Fast forward to 2020 and ophthalmology. A great deal of progress has been made beyond a simple pronouncement of blindness. However, we still have a long way to go.

A few years back, I was following Lampalizumab trials pretty closely. At that time Lampalizumab was being considered the front runner in the race to be the first, real treatment for geographic atrophy. Things went really well until phase 3 trials at which point everything went to Hades.

Genetics and anti-VEGF clinical trials

Because the earlier clinical trials had such good results, there was some speculation the sample group was somehow different from the norm. The last I followed it, they were looking at genetic data to see if they had inadvertently gotten ahold of a group of people with the same genotype.

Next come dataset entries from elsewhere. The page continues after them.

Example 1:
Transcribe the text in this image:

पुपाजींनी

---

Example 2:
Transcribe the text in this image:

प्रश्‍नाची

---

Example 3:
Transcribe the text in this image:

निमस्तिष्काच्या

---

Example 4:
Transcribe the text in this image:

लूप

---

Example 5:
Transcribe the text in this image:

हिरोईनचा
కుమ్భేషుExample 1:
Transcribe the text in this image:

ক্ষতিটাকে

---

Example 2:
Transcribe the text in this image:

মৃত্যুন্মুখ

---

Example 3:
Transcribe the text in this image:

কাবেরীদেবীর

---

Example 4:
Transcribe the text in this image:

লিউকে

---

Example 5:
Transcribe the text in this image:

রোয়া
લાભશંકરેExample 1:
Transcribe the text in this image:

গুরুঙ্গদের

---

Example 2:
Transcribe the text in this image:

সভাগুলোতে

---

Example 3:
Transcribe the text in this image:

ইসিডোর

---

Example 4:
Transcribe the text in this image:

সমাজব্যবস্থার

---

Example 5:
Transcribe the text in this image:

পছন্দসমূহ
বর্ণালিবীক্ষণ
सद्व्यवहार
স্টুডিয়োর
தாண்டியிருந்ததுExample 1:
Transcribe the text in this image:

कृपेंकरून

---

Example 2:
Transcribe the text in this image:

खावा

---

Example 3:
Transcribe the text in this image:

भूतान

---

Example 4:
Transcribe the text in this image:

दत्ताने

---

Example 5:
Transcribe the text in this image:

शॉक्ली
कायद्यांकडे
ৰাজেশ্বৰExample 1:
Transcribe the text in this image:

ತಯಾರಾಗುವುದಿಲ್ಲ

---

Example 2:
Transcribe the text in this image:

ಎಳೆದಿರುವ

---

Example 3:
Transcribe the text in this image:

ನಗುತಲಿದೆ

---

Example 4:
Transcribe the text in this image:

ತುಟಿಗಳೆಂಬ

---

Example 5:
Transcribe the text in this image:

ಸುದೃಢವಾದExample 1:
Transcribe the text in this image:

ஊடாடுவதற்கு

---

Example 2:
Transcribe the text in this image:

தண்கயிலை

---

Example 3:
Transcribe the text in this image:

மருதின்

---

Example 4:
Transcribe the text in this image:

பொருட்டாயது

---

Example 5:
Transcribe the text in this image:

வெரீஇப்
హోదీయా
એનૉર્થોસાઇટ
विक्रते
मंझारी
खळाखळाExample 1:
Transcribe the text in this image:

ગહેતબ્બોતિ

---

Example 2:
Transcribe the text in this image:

Was it possible there was not one type of geographic atrophy but two or three or a dozen different types? Would that account for different responses to a treatment?

What's the role of genes?

Definitely intriguing and definitely possible! In fact, recently IOVS, Investigative Ophthalmology & Visual Science published some research being done by Marc Biarnes Perez and colleagues. It would appear there are at least three different groups possible.

Research on macular degeneration genetic groups

The groups differ in several, specific ways. The observable expression of the genes, called phenotype, suggests there are different gene configurations, called genotype, underlying them. In between the genotype and the phenotype, there may be different mechanisms at play. For example, maybe different genotypes have different errors in the innate immune system or lipid formation. Both the innate immune system and lipids play roles in geographic atrophy.

Is precision medicine the answer to treating macular degeneration?

Know the phenotype, find the gene and identify the errors, and one day it may be possible to target your own, personal type of geographic atrophy with a designer treatment just for you...and everyone else with that type. Pretty cool.

Maybe, but not yet

Of course, I did say one day. And it is not next Tuesday. Right now, much of pharmacology is in the “killing an ant with an elephant gun” phase. You have a general idea where your target is but your weapon is not precise enough to just specifically aim at that one thing.

Eye injections are a relatively recent medical breakthrough

For a while, we are going to have to be happy with the one-size-fits-all approach to treatment. As I said someplace before (I get so confused!), the first anti-VEGF treatment for wet AMD was only introduced in 2004. We cannot get too impatient about these things even though we would like to.

Eye treatments will get better

Our aim, however, is getting better all of the time. Research like that done by Biarnes Perez and others is getting us closer to our targets all of the time1. It really is just a matter of time before vague diagnoses and treatments, like "griping in the gut", are in our past. Now that is progress!